2016 has been a long year, an awful year… even (to paraphrase Judith
Viorst) a terrible, horrible, no good, very bad year. As I type this, news
of the sudden passing of Debbie Reynolds has emerged close on the heels of
the woefully premature death of her daughter, Carrie Fisher – adding to the
body count of a year that seemed to be almost gleefully stealing our
brightest lights. But, eager as I am to finally see the back of this year, taking
on the task of reflecting on the past twelve months of television has been
genuinely heartening. It has been an eventful – too eventful – year in the
real world, but for television it has also been a time of innovation, and
further strengthened my belief that TV has never been as good, as smart, as
brave, and as human as it is now. It may feel more like a decade ago, but
it was only last January that Louis C.K. unceremoniously gifted us the
first episode of his stripped-down and ground-breaking
Horace and Pete, and only six months ago that Netflix premiered
Stranger Things, the Duffer Brothers’ unabashed and brilliant homage to the best of the
80s, from Steven Spielberg to John Carpenter to George Lucas and Stephen
King. And then last September, Netflix pulled the curtain back from its
small corner of the Marvel Cinematic Universe and introduced us to
Luke Cage
– a series that, despite some plot weaknesses late in its first season,
jumped with both feet into our difficult times and provided us with some of
the year’s most compelling hours of television.

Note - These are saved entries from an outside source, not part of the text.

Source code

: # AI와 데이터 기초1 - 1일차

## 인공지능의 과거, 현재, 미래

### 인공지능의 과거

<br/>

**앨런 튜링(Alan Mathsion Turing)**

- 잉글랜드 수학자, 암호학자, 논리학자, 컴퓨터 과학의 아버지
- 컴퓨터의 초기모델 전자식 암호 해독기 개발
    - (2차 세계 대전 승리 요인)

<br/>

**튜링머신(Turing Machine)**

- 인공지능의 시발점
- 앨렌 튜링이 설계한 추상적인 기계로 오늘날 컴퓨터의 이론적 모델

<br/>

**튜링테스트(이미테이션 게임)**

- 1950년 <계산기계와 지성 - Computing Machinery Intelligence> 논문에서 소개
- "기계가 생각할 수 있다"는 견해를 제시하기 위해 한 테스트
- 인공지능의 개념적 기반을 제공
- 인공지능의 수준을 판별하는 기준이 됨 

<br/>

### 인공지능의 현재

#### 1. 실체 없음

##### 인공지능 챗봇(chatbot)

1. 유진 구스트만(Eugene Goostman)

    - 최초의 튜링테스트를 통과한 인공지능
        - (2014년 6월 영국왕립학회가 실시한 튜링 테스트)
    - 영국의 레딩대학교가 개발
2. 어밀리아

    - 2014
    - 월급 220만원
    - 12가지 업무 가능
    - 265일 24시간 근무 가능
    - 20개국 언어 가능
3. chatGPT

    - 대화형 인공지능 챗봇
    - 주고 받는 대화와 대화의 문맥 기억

In a year when reality
threatened to overtake our imagination, both in menace and absurdity,
television kept pace – providing escape, insight, and regular and much-needed reminders that the human race has more up its sleeve than the
ever-darkening headlines suggest. A small caveat: what follows is not a
complete ranked list of what television has offered these past 12 months,
but rather a few reflections on where television has taken me in 2016.